Wheat Blast and Fusarium Head Blight Display Contrasting Interaction Patterns on Ears of Wheat Genotypes Differing in Resistance.

The interaction of wheat with two ear pathogens, Magnaporthe wheat blast (MWB) and Fusarium graminearum (Fusarium head blight, FHB), was studied on the phenotypic, histological, and gene expression level. Most of the 27 wheat cultivars inoculated with MWB and F. graminearum displayed inverse disease responses to blast and FHB infection. Two cultivars, Milan and Sumai 3, were selected expressing converse disease phenotypes to blast (Milan, R)/(Sumai 3, S) and FHB (Milan, S)/(Sumai 3, R). Confocal laser scanning microscopy revealed early (12 h postinoculation) colonization of the spikelets by MWB similarly on both cultivars, while F. graminearum infected anthers of the susceptible cultivar earlier. Both pathogens grew much faster in the rachilla of susceptible than resistant cultivars, indicating that resistance is mainly expressed in this part connecting the spikelet with the rachis. In general, O2(-) and H2O2 levels were unrelated to disease expression in the four studied interactions. The differential disease phenotypes, fungal spread in the rachis, and colonization patterns in the spikelets were confirmed by distinct gene expression patterns. Among the eight genes analyzed, seven were more strongly induced by FHB than by blast. Genes for chitinase (Chi2), β-1,3-glucanase (PR2), a plant defensin homolog (PRPI), and peroxidase (Pox2) were strongly upregulated in Milan in response to both pathogens, while PR2 and PR5 (thaumatin-like protein) were transiently triggered by MWB on both cultivars. Upregulation of cinnamoyl-CoA reductase (CCR), cytochrome P450 (CYP709C1), and UDP-glycosyl transferase (UGT) were more prominent in ears infected with F. graminearum, while upregulation of UGT was higher in Sumai 3 when infected with either pathogen.
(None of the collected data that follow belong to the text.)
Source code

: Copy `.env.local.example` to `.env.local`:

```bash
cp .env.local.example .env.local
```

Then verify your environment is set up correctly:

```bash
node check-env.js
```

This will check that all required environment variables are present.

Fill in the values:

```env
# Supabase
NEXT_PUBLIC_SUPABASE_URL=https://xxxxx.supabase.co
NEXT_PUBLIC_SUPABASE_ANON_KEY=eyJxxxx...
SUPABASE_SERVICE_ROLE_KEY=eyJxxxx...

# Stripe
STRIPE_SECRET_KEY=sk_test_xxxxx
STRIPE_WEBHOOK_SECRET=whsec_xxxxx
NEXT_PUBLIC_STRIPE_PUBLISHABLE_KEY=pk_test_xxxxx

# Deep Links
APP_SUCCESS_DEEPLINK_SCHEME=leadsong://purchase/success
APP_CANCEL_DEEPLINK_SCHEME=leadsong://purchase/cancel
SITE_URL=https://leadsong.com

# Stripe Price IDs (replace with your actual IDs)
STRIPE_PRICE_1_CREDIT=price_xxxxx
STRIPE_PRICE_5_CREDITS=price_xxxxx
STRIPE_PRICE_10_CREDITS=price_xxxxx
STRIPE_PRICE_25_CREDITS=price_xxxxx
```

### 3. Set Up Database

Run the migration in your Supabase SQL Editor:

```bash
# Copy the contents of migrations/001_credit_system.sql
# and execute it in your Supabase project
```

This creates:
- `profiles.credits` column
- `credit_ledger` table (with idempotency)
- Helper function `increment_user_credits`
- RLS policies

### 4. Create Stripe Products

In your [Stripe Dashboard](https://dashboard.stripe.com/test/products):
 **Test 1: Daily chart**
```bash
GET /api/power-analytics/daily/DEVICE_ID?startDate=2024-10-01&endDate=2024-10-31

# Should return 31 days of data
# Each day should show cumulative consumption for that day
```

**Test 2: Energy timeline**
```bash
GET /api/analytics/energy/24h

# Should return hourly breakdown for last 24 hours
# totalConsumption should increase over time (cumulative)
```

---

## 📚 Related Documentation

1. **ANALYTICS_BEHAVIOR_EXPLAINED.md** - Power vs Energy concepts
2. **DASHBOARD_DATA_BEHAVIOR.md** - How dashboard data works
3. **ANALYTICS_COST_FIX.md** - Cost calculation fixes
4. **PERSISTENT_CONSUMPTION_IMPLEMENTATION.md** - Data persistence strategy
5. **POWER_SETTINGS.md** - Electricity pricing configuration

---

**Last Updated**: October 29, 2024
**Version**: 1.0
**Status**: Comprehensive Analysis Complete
Cultivar resistance to FHB was reflected by clearly higher expression levels of UGT and CYP709C1 in Sumai 3. The differential responses of wheat to the two ear pathogens demonstrated in this study makes it unlikely that common resistance genes exist for control of FHB and blast, suggesting the need to stack many genes associated with resistance in breeding programs for multiple resistance.